[Begin Given entries]

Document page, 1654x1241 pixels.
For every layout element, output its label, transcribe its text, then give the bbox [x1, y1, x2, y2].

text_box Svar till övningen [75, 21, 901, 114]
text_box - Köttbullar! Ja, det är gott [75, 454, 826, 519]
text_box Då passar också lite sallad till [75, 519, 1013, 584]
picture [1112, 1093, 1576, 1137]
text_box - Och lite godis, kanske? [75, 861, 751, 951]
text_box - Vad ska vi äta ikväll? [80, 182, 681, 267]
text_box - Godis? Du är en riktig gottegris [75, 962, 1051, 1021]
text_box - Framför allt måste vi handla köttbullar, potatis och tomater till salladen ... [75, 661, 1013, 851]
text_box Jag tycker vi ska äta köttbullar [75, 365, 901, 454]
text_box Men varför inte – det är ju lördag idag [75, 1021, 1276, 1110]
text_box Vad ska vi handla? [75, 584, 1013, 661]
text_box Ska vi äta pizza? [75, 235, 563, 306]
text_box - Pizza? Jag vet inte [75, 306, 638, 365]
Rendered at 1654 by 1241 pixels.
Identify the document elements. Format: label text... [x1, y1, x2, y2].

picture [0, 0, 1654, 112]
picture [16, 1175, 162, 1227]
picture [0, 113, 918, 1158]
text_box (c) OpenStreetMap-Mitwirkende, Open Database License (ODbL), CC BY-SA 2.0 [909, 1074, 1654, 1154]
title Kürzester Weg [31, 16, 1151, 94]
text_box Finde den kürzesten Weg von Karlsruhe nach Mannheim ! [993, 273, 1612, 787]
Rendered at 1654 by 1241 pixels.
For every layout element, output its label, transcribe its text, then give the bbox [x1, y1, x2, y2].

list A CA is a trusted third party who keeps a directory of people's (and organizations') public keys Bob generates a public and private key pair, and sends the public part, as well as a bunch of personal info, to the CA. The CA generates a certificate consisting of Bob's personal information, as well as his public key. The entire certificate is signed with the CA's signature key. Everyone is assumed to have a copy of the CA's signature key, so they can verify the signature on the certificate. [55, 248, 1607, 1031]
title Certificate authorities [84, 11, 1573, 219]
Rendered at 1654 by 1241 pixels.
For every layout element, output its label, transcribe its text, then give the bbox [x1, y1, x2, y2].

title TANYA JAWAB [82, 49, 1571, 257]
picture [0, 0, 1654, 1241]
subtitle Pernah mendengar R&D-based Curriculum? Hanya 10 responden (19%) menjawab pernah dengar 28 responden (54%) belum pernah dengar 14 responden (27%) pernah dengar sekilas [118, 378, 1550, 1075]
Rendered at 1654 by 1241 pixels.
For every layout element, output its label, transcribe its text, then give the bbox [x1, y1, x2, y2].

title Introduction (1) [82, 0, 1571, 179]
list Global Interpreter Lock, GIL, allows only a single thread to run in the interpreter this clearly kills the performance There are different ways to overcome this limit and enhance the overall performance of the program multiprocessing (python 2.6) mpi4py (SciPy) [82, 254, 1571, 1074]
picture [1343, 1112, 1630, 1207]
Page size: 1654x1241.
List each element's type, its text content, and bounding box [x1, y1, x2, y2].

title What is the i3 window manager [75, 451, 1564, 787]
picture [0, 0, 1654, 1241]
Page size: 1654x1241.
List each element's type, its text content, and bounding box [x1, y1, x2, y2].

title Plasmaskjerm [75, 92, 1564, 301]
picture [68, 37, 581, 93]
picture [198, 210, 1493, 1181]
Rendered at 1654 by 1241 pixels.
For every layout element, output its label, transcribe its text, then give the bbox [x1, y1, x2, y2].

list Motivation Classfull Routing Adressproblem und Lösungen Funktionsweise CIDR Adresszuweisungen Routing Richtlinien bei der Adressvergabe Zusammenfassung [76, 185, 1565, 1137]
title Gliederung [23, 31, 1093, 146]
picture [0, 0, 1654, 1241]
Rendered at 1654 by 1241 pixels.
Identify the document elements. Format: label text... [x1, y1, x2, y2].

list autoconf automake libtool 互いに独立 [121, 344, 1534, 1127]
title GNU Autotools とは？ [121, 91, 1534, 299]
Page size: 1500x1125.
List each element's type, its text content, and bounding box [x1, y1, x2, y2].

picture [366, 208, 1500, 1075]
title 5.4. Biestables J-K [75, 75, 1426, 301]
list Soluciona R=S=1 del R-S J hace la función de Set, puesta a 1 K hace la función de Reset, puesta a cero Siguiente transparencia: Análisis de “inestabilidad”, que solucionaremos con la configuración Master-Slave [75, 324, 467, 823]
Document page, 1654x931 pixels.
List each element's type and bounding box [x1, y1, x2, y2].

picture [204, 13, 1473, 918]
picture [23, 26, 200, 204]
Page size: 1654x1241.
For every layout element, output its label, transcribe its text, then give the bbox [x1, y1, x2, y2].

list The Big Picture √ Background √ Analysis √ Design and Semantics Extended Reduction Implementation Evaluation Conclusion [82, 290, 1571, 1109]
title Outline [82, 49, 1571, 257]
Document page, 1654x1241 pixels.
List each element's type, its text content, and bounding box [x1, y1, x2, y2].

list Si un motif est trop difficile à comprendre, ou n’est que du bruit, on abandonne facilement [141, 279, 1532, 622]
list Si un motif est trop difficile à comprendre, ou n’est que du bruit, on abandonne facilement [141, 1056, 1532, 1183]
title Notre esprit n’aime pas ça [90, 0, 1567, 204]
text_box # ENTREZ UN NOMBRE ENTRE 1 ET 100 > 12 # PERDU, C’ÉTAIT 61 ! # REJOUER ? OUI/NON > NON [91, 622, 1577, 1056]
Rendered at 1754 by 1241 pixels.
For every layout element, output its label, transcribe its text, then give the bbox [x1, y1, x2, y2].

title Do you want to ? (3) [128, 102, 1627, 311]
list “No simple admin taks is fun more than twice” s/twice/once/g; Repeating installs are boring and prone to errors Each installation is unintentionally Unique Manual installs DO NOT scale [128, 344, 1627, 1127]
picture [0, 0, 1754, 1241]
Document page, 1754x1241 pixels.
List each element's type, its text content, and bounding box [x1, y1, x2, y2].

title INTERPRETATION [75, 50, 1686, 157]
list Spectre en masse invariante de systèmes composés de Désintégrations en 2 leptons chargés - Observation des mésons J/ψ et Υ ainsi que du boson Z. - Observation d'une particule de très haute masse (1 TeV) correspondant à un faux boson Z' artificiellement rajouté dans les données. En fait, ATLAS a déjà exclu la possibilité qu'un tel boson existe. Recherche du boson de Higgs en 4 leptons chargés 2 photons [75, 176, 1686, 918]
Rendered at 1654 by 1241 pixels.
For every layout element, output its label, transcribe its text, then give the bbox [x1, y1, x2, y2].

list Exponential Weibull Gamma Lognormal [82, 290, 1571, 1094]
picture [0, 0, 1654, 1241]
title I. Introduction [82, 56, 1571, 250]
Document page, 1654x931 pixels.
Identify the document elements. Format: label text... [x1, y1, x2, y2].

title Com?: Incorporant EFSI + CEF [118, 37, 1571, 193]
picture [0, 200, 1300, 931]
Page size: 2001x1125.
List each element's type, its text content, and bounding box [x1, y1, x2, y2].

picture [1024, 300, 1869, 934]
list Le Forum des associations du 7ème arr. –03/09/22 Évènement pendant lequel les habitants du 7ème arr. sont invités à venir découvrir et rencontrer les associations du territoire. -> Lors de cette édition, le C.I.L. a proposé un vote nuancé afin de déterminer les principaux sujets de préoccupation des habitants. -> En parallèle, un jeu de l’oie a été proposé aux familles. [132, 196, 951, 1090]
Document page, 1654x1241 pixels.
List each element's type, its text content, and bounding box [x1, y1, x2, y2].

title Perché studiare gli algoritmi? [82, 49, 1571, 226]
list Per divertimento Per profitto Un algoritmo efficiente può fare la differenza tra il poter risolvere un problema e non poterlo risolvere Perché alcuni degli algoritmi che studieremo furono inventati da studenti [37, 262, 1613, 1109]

[End Given entries]

Do this: Convert all of the records above into a JSON array of strings, with one string for each line and blank lines omitted.

Task output:
[
  "Document page, 1654x1241 pixels.",
  "For every layout element, output its label, transcribe its text, then give the bbox [x1, y1, x2, y2].",
  "text_box Svar till övningen [75, 21, 901, 114]",
  "text_box - Köttbullar! Ja, det är gott [75, 454, 826, 519]",
  "text_box Då passar också lite sallad till [75, 519, 1013, 584]",
  "picture [1112, 1093, 1576, 1137]",
  "text_box - Och lite godis, kanske? [75, 861, 751, 951]",
  "text_box - Vad ska vi äta ikväll? [80, 182, 681, 267]",
  "text_box - Godis? Du är en riktig gottegris [75, 962, 1051, 1021]",
  "text_box - Framför allt måste vi handla köttbullar, potatis och tomater till salladen ... [75, 661, 1013, 851]",
  "text_box Jag tycker vi ska äta köttbullar [75, 365, 901, 454]",
  "text_box Men varför inte – det är ju lördag idag [75, 1021, 1276, 1110]",
  "text_box Vad ska vi handla? [75, 584, 1013, 661]",
  "text_box Ska vi äta pizza? [75, 235, 563, 306]",
  "text_box - Pizza? Jag vet inte [75, 306, 638, 365]",
  "Rendered at 1654 by 1241 pixels.",
  "Identify the document elements. Format: label text... [x1, y1, x2, y2].",
  "picture [0, 0, 1654, 112]",
  "picture [16, 1175, 162, 1227]",
  "picture [0, 113, 918, 1158]",
  "text_box (c) OpenStreetMap-Mitwirkende, Open Database License (ODbL), CC BY-SA 2.0 [909, 1074, 1654, 1154]",
  "title Kürzester Weg [31, 16, 1151, 94]",
  "text_box Finde den kürzesten Weg von Karlsruhe nach Mannheim ! [993, 273, 1612, 787]",
  "Rendered at 1654 by 1241 pixels.",
  "For every layout element, output its label, transcribe its text, then give the bbox [x1, y1, x2, y2].",
  "list A CA is a trusted third party who keeps a directory of people's (and organizations') public keys Bob generates a public and private key pair, and sends the public part, as well as a bunch of personal info, to the CA. The CA generates a certificate consisting of Bob's personal information, as well as his public key. The entire certificate is signed with the CA's signature key. Everyone is assumed to have a copy of the CA's signature key, so they can verify the signature on the certificate. [55, 248, 1607, 1031]",
  "title Certificate authorities [84, 11, 1573, 219]",
  "Rendered at 1654 by 1241 pixels.",
  "For every layout element, output its label, transcribe its text, then give the bbox [x1, y1, x2, y2].",
  "title TANYA JAWAB [82, 49, 1571, 257]",
  "picture [0, 0, 1654, 1241]",
  "subtitle Pernah mendengar R&D-based Curriculum? Hanya 10 responden (19%) menjawab pernah dengar 28 responden (54%) belum pernah dengar 14 responden (27%) pernah dengar sekilas [118, 378, 1550, 1075]",
  "Rendered at 1654 by 1241 pixels.",
  "For every layout element, output its label, transcribe its text, then give the bbox [x1, y1, x2, y2].",
  "title Introduction (1) [82, 0, 1571, 179]",
  "list Global Interpreter Lock, GIL, allows only a single thread to run in the interpreter this clearly kills the performance There are different ways to overcome this limit and enhance the overall performance of the program multiprocessing (python 2.6) mpi4py (SciPy) [82, 254, 1571, 1074]",
  "picture [1343, 1112, 1630, 1207]",
  "Page size: 1654x1241.",
  "List each element's type, its text content, and bounding box [x1, y1, x2, y2].",
  "title What is the i3 window manager [75, 451, 1564, 787]",
  "picture [0, 0, 1654, 1241]",
  "Page size: 1654x1241.",
  "List each element's type, its text content, and bounding box [x1, y1, x2, y2].",
  "title Plasmaskjerm [75, 92, 1564, 301]",
  "picture [68, 37, 581, 93]",
  "picture [198, 210, 1493, 1181]",
  "Rendered at 1654 by 1241 pixels.",
  "For every layout element, output its label, transcribe its text, then give the bbox [x1, y1, x2, y2].",
  "list Motivation Classfull Routing Adressproblem und Lösungen Funktionsweise CIDR Adresszuweisungen Routing Richtlinien bei der Adressvergabe Zusammenfassung [76, 185, 1565, 1137]",
  "title Gliederung [23, 31, 1093, 146]",
  "picture [0, 0, 1654, 1241]",
  "Rendered at 1654 by 1241 pixels.",
  "Identify the document elements. Format: label text... [x1, y1, x2, y2].",
  "list autoconf automake libtool 互いに独立 [121, 344, 1534, 1127]",
  "title GNU Autotools とは？ [121, 91, 1534, 299]",
  "Page size: 1500x1125.",
  "List each element's type, its text content, and bounding box [x1, y1, x2, y2].",
  "picture [366, 208, 1500, 1075]",
  "title 5.4. Biestables J-K [75, 75, 1426, 301]",
  "list Soluciona R=S=1 del R-S J hace la función de Set, puesta a 1 K hace la función de Reset, puesta a cero Siguiente transparencia: Análisis de “inestabilidad”, que solucionaremos con la configuración Master-Slave [75, 324, 467, 823]",
  "Document page, 1654x931 pixels.",
  "List each element's type and bounding box [x1, y1, x2, y2].",
  "picture [204, 13, 1473, 918]",
  "picture [23, 26, 200, 204]",
  "Page size: 1654x1241.",
  "For every layout element, output its label, transcribe its text, then give the bbox [x1, y1, x2, y2].",
  "list The Big Picture √ Background √ Analysis √ Design and Semantics Extended Reduction Implementation Evaluation Conclusion [82, 290, 1571, 1109]",
  "title Outline [82, 49, 1571, 257]",
  "Document page, 1654x1241 pixels.",
  "List each element's type, its text content, and bounding box [x1, y1, x2, y2].",
  "list Si un motif est trop difficile à comprendre, ou n’est que du bruit, on abandonne facilement [141, 279, 1532, 622]",
  "list Si un motif est trop difficile à comprendre, ou n’est que du bruit, on abandonne facilement [141, 1056, 1532, 1183]",
  "title Notre esprit n’aime pas ça [90, 0, 1567, 204]",
  "text_box # ENTREZ UN NOMBRE ENTRE 1 ET 100 > 12 # PERDU, C’ÉTAIT 61 ! # REJOUER ? OUI/NON > NON [91, 622, 1577, 1056]",
  "Rendered at 1754 by 1241 pixels.",
  "For every layout element, output its label, transcribe its text, then give the bbox [x1, y1, x2, y2].",
  "title Do you want to ? (3) [128, 102, 1627, 311]",
  "list “No simple admin taks is fun more than twice” s/twice/once/g; Repeating installs are boring and prone to errors Each installation is unintentionally Unique Manual installs DO NOT scale [128, 344, 1627, 1127]",
  "picture [0, 0, 1754, 1241]",
  "Document page, 1754x1241 pixels.",
  "List each element's type, its text content, and bounding box [x1, y1, x2, y2].",
  "title INTERPRETATION [75, 50, 1686, 157]",
  "list Spectre en masse invariante de systèmes composés de Désintégrations en 2 leptons chargés - Observation des mésons J/ψ et Υ ainsi que du boson Z. - Observation d'une particule de très haute masse (1 TeV) correspondant à un faux boson Z' artificiellement rajouté dans les données. En fait, ATLAS a déjà exclu la possibilité qu'un tel boson existe. Recherche du boson de Higgs en 4 leptons chargés 2 photons [75, 176, 1686, 918]",
  "Rendered at 1654 by 1241 pixels.",
  "For every layout element, output its label, transcribe its text, then give the bbox [x1, y1, x2, y2].",
  "list Exponential Weibull Gamma Lognormal [82, 290, 1571, 1094]",
  "picture [0, 0, 1654, 1241]",
  "title I. Introduction [82, 56, 1571, 250]",
  "Document page, 1654x931 pixels.",
  "Identify the document elements. Format: label text... [x1, y1, x2, y2].",
  "title Com?: Incorporant EFSI + CEF [118, 37, 1571, 193]",
  "picture [0, 200, 1300, 931]",
  "Page size: 2001x1125.",
  "List each element's type, its text content, and bounding box [x1, y1, x2, y2].",
  "picture [1024, 300, 1869, 934]",
  "list Le Forum des associations du 7ème arr. –03/09/22 Évènement pendant lequel les habitants du 7ème arr. sont invités à venir découvrir et rencontrer les associations du territoire. -> Lors de cette édition, le C.I.L. a proposé un vote nuancé afin de déterminer les principaux sujets de préoccupation des habitants. -> En parallèle, un jeu de l’oie a été proposé aux familles. [132, 196, 951, 1090]",
  "Document page, 1654x1241 pixels.",
  "List each element's type, its text content, and bounding box [x1, y1, x2, y2].",
  "title Perché studiare gli algoritmi? [82, 49, 1571, 226]",
  "list Per divertimento Per profitto Un algoritmo efficiente può fare la differenza tra il poter risolvere un problema e non poterlo risolvere Perché alcuni degli algoritmi che studieremo furono inventati da studenti [37, 262, 1613, 1109]"
]